Another tradition I have when on board the Disney Cruises is I always try something new. Sometimes I like it, and sometimes I do not. For instance, arugula, ick, no really, serious ick. This time, at Palo, I tried something suitable for discussion on this blog, something I'm ashamed to admit I have never ever tried before - gnocchi.

This was potato gnocchi (that might seem like a no-brainer, but they do make gnocchi from other stuff), in tomato sauce, with cherry tomatoes grown on the side of a volcano. Even if I didn't like it, it still sounds cool. It was delicious, and I can't wait to try it again, although I suspect it might not live up to that of Palo.
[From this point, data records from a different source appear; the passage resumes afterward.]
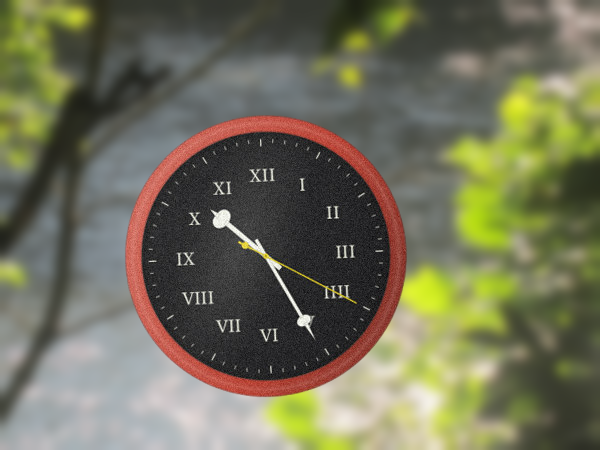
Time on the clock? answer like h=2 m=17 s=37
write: h=10 m=25 s=20
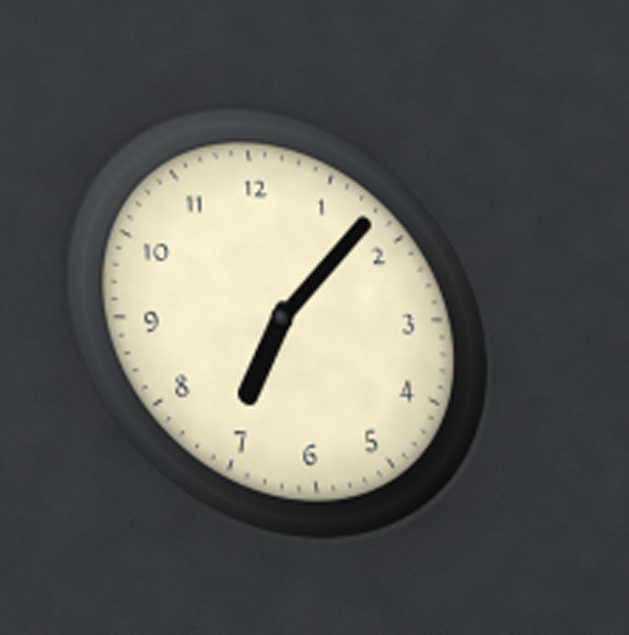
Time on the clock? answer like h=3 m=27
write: h=7 m=8
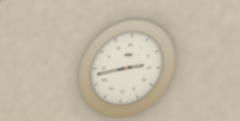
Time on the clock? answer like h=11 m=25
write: h=2 m=43
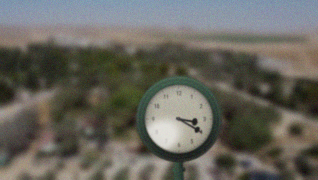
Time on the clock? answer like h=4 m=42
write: h=3 m=20
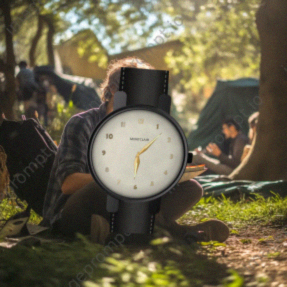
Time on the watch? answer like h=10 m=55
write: h=6 m=7
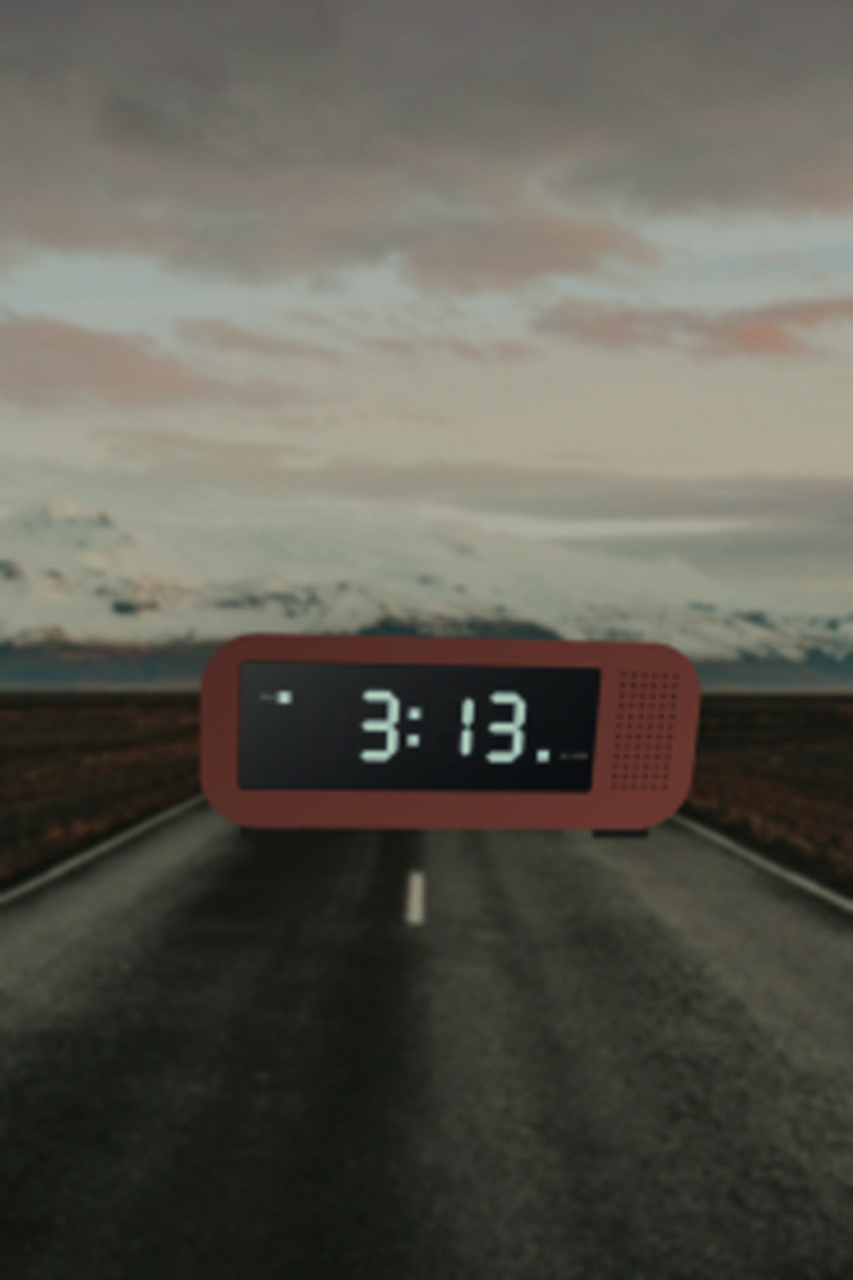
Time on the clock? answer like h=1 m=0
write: h=3 m=13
When it came to the main course, I got the beef tenderloin, but asked that they leave off the spinach. Spinach is even higher on my hate list than new contender arugula. The waitress asked if I would like anything else in place of the spinach. The Bride spoke up jokingly, "French fries." After the waitress made a face, trying hard not to break her friendly smile in this fancy-schmancy restaurant, The Bride added, "It's his usual go-to," which was not untrue. Still I was embarrassed, but hoped there would be no spinach.

When my entrée arrived, also placed on the table was a big plate of beautiful, and out of place, natural cut French fries. I was shocked, as was The Bride, and the waitress only said that it was her job to make us happy. The beef was wonderful, and the fries were even better because they were special. And it was hilarious to watch several members of the wait staff come by just to see what kind of idiot had ordered French fries at Palo.

Dinner was fantastic, as always. They even brought us a plate with dessert to help us celebrate our move to Florida. I can't talk about Palo without mentioning the soufflé to die for. If you go, you must not miss it. And of course, this proves an old axiom about Disney customer service - if you want something, just ask, they will do their best to accommodate, no matter what it is. Just ask.